The Assistant Superintendent was about ten years younger than his Inspector, had joined the Palestine Police straight out of his minor public school and never been to Hong Kong or nearer the sub-continent than a curry lunch in a Rajput officers’ mess. Calderwell rather liked him. They had played cricket together and he was a useful bat; but sometimes, he had to admit, he found communication difficult.
“Funnies?” he had said, leaning forward to take the proffered light for the Capstan Full Strength he had just been given. “Funnies?”
“Hush-hush. Intelligence. I had a chat with this one yesterday. He’s mostly a boffin, a wireless wizard, knows about Ohm’s Law, that sort of thing. He seems to spend most of his time driving between that wireless monitoring station they’ve got down at Sarafand and GHQ Cairo. At least, I assume it is GHQ. Anyway, he told me he’s got to go back to Cairo immediately after this meeting. He’s very young but he doesn’t seem too wet behind the ears so we mustn’t patronise him.”
“Wouldn’t dream of it,” said Calderwell through a perfect smoke ring.

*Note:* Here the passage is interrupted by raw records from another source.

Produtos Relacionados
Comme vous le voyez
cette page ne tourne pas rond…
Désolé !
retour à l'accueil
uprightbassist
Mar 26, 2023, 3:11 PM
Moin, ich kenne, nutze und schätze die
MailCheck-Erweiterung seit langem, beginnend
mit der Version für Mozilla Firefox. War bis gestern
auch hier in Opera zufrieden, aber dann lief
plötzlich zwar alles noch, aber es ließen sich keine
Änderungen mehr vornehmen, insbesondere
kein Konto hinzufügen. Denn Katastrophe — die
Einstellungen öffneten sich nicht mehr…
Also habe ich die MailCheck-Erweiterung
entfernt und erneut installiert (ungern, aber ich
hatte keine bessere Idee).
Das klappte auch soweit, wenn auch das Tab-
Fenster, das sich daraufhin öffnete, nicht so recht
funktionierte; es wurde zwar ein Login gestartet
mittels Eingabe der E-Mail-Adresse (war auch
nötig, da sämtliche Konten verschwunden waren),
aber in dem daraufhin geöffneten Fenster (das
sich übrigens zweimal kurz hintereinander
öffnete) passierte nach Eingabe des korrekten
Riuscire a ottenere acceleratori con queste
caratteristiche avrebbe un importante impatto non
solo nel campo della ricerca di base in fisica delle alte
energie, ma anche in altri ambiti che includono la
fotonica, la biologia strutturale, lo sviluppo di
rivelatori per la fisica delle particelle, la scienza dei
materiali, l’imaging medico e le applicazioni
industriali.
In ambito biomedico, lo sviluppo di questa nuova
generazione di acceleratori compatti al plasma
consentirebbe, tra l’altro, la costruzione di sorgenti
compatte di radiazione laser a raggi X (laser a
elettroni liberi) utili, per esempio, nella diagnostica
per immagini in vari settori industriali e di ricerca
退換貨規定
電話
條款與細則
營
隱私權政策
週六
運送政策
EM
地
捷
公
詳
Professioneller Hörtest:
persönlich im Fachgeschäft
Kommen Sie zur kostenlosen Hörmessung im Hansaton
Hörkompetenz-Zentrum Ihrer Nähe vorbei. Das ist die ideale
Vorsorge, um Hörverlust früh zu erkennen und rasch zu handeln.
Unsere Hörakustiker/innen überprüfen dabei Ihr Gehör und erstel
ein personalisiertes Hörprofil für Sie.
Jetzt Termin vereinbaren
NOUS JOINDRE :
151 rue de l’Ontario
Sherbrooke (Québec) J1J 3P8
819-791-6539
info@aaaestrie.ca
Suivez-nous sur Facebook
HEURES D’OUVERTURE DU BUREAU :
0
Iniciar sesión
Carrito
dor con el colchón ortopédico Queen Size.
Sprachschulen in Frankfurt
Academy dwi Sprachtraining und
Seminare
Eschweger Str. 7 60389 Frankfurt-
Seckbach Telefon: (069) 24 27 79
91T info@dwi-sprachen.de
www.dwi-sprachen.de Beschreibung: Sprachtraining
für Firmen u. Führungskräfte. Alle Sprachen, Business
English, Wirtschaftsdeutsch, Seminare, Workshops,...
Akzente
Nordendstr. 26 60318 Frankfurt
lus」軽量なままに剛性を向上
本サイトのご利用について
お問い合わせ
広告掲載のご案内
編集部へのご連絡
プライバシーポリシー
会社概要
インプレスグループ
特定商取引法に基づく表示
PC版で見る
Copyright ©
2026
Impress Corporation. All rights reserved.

The meeting took place around a long table in the briefing room which, like most of the building, had thick stone walls, small windows, whitewashed walls and was blessedly cool. A Jewish constable with a holstered revolver stood guard at the door. On the table were ashtrays and both Davison and the Squadron Leader put down folded copies of The Palestine Post they had brought in with them.
Most of its front page was devoted to Rommel’s latest offensive in the Libyan Desert. The official communiqués spoke of “fierce counter attacks” but in Jerusalem the gossip at the King David was that the Eighth Army had been outflanked again and might have to pull back towards Mersa Matruth. Only that morning Calderwell had heard one of his Jewish sergeants say that the Afrika Korps could be in Cairo in a month and Jerusalem in two and if that happened there would be more suicides than Masada.